_Aim of the task_
Reproduce every row below word for word, leaving out the pictures.

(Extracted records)
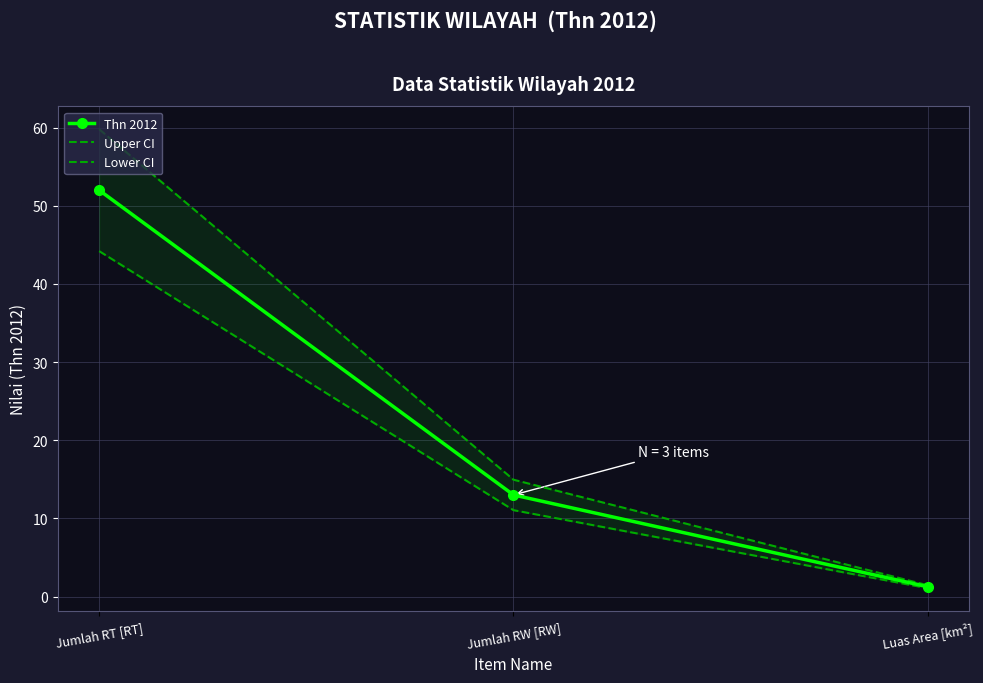

How many lines are shown in the chart?

3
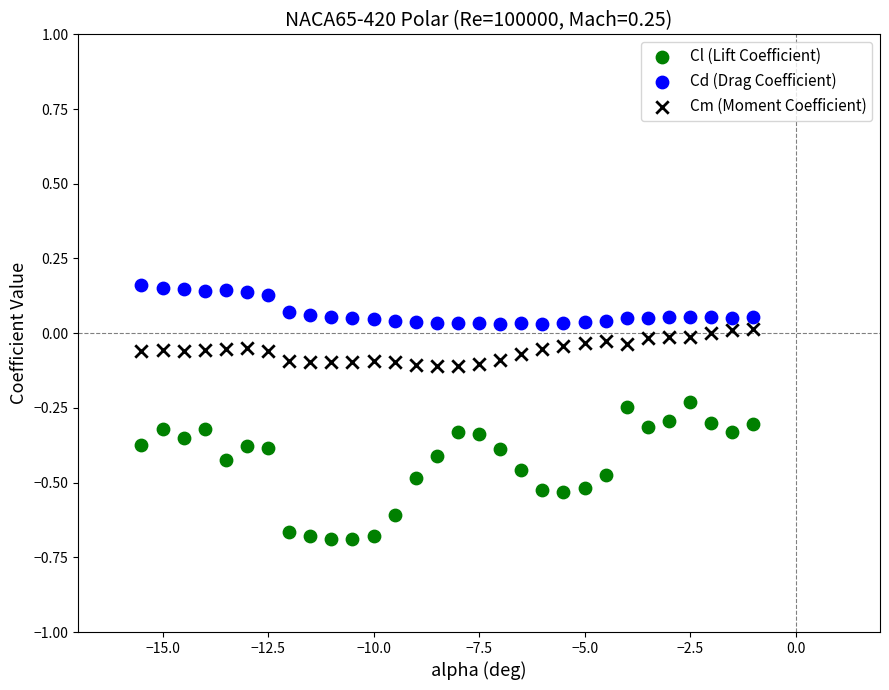

Across all data points, what is the range of Y values (max minus min)?

0.8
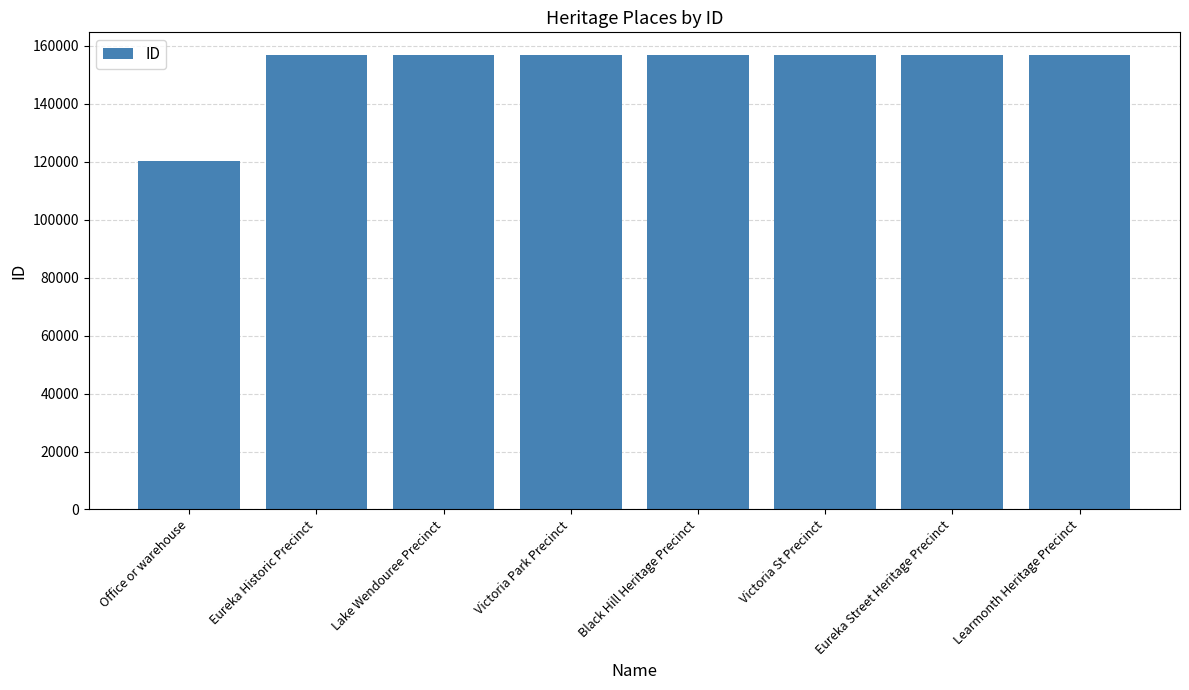

What is the average value?

152281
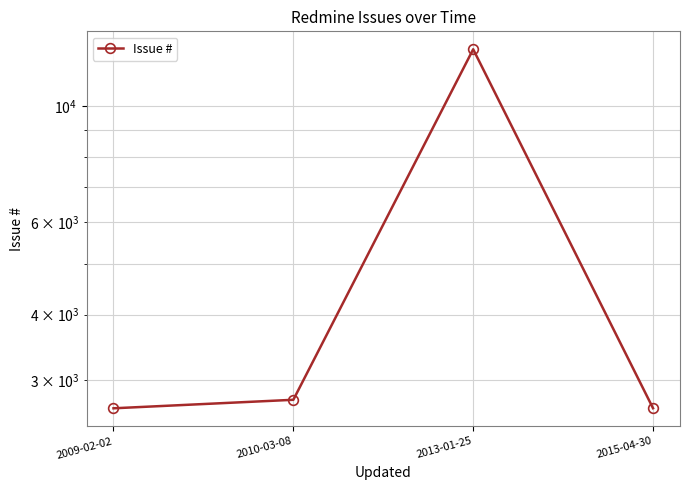

What is the maximum value shown in the chart?

12856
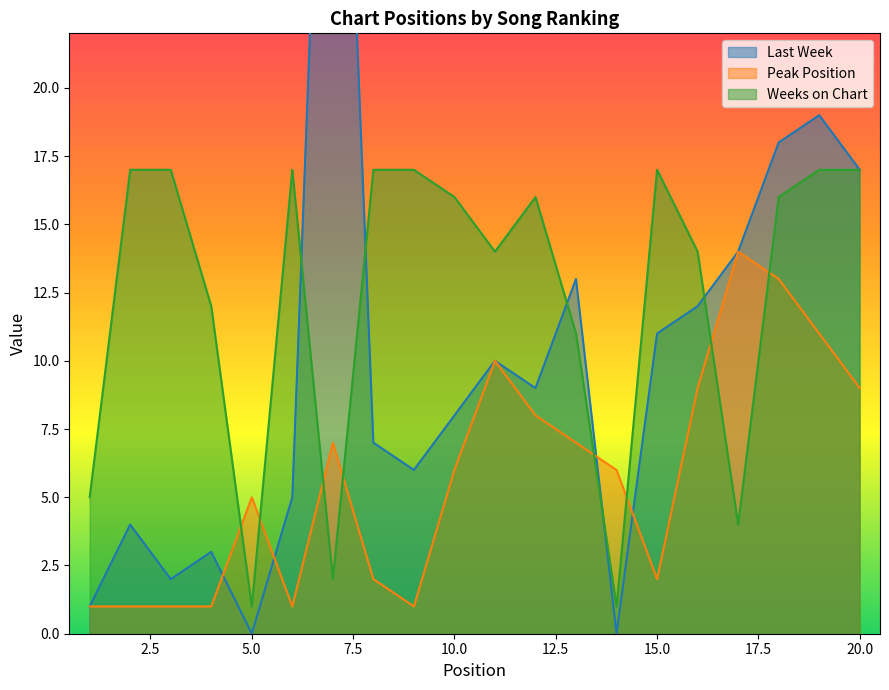

What is the difference between the highest and lowest values at 5?

5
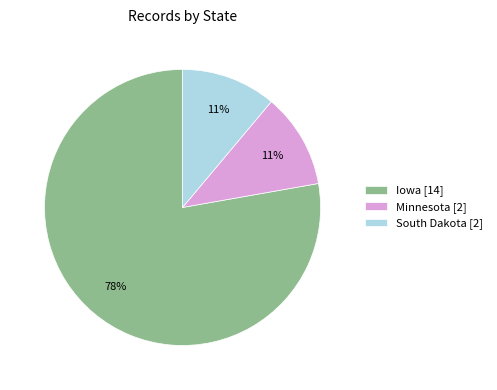

Does any single category account for the majority?

Yes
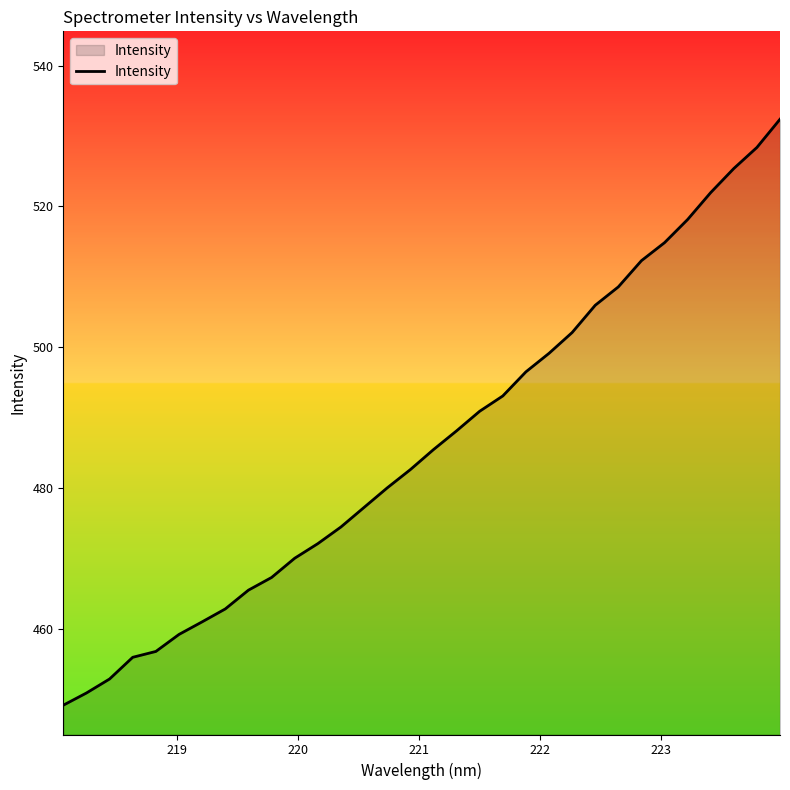

What is the maximum value shown in the chart?

532.4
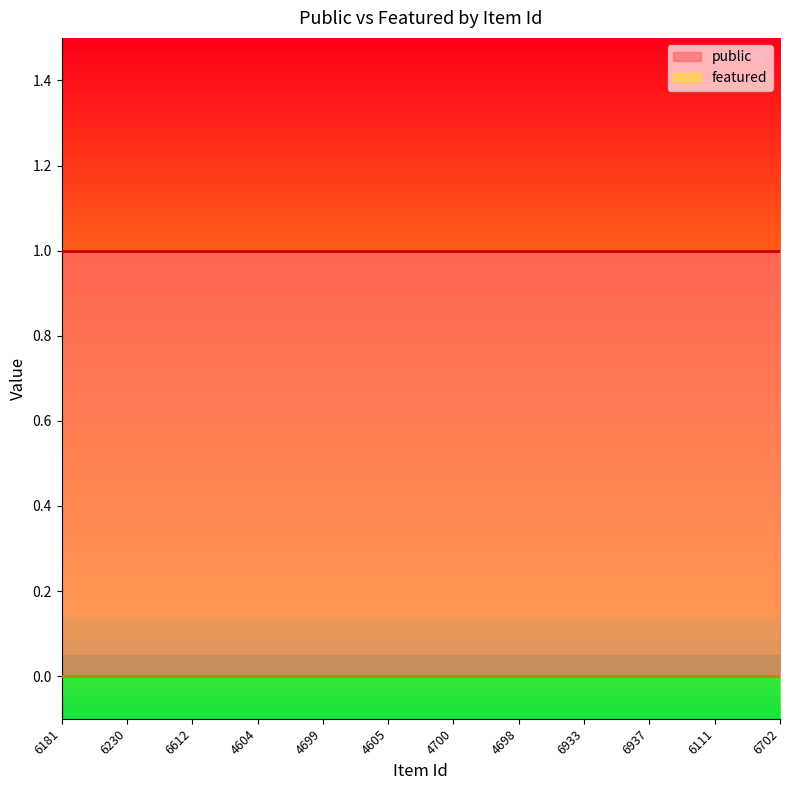

What is the label of the 11th point from the left?

6111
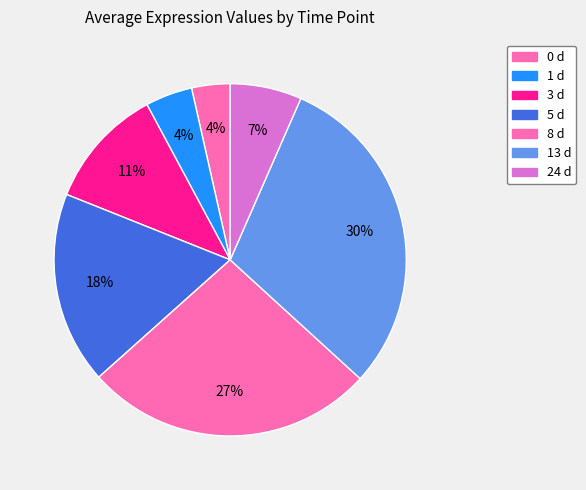

What portion of the pie excludes 13 d?

69.8%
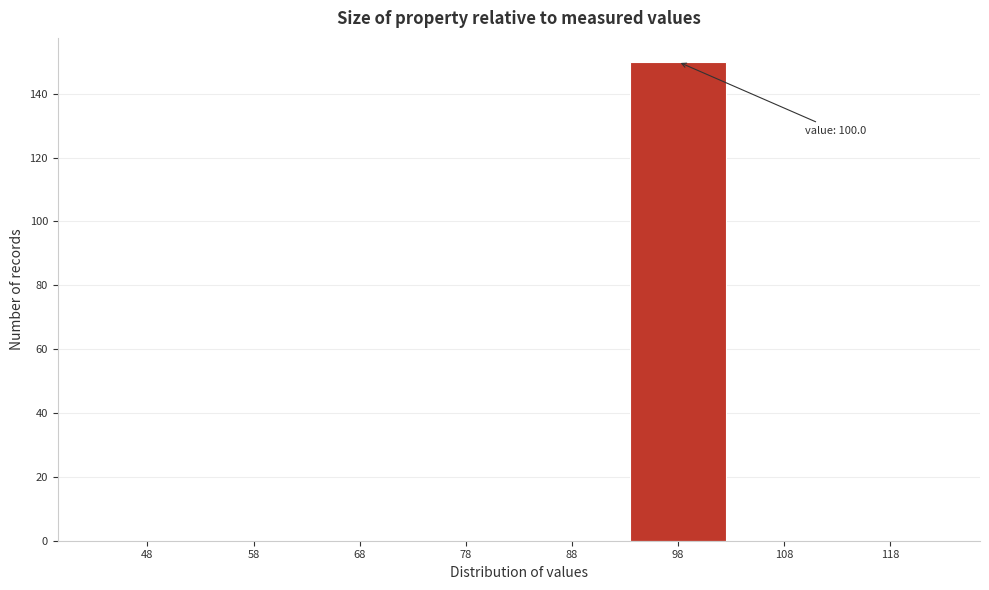

Reading right to left, what are all the values shown in this chart?

118=0	108=0	98=150	88=0	78=0	68=0	58=0	48=0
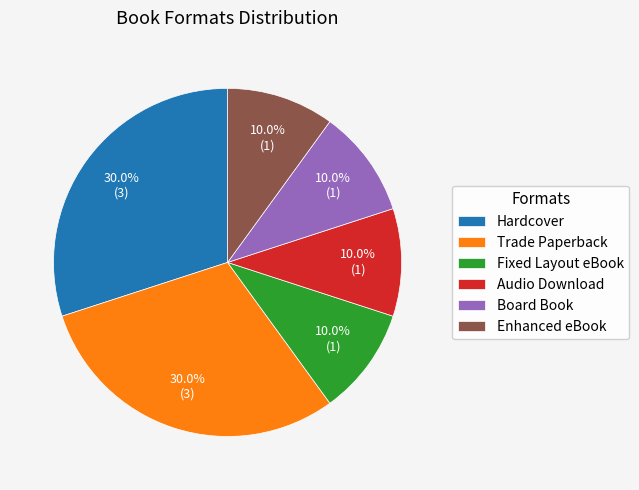

Does Board Book represent more than half of the total?

No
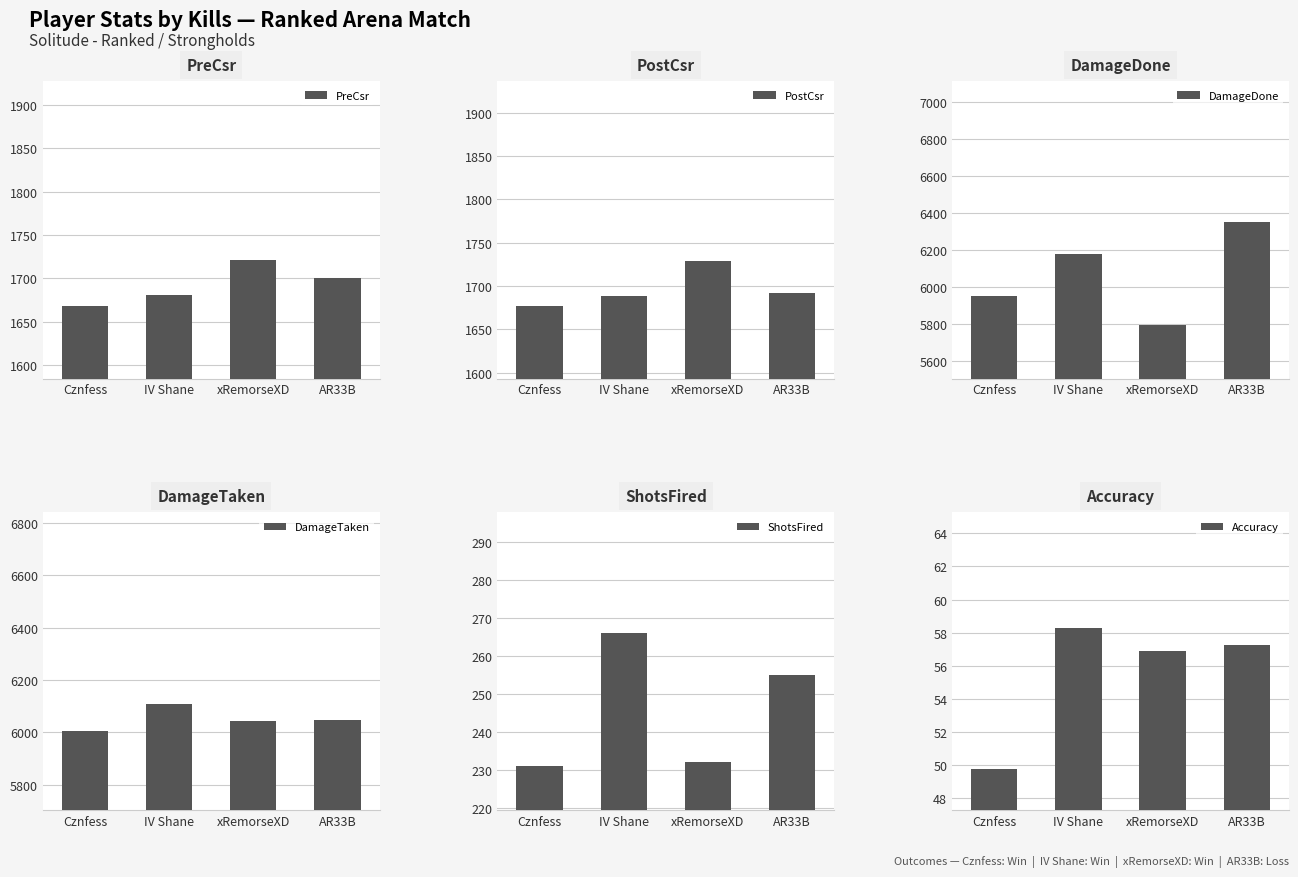

Which series changed the most between Cznfess and AR33B?

DamageDone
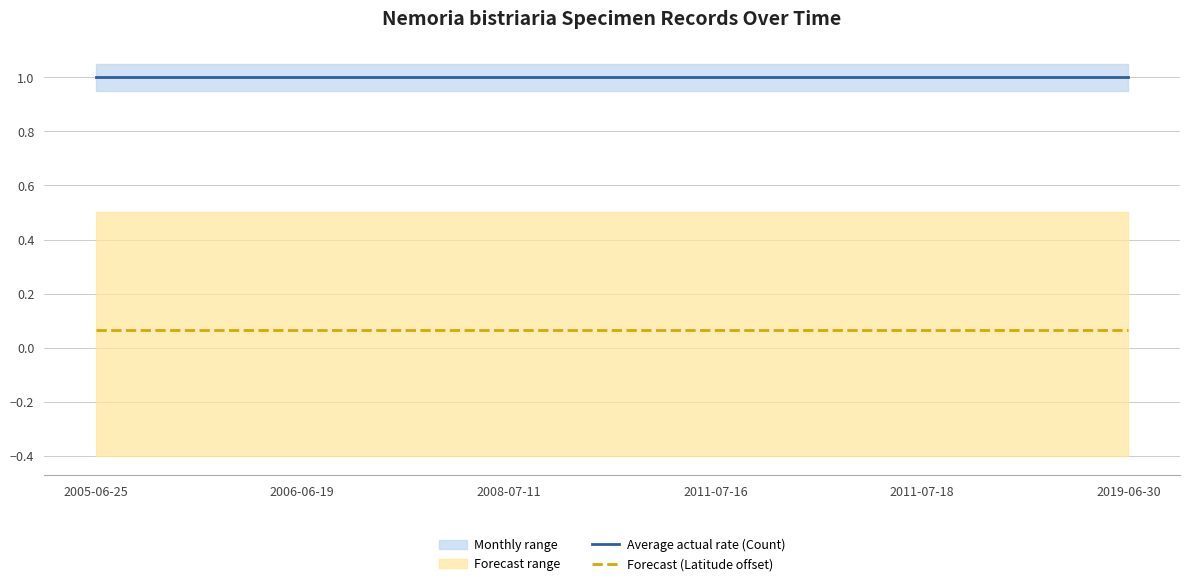

Read the Forecast (Latitude offset) value at 2008-07-11.

0.1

_Response to this exercise_
How many lines are shown in the chart?

3

Across all data points, what is the range of Y values (max minus min)?

0.8

What is the average value?

152281

What is the maximum value shown in the chart?

12856

What is the difference between the highest and lowest values at 5?

5

Does any single category account for the majority?

Yes

What is the maximum value shown in the chart?

532.4

What is the label of the 11th point from the left?

6111

What portion of the pie excludes 13 d?

69.8%

Reading right to left, what are all the values shown in this chart?

118=0	108=0	98=150	88=0	78=0	68=0	58=0	48=0

Does Board Book represent more than half of the total?

No

Which series changed the most between Cznfess and AR33B?

DamageDone

Read the Forecast (Latitude offset) value at 2008-07-11.

0.1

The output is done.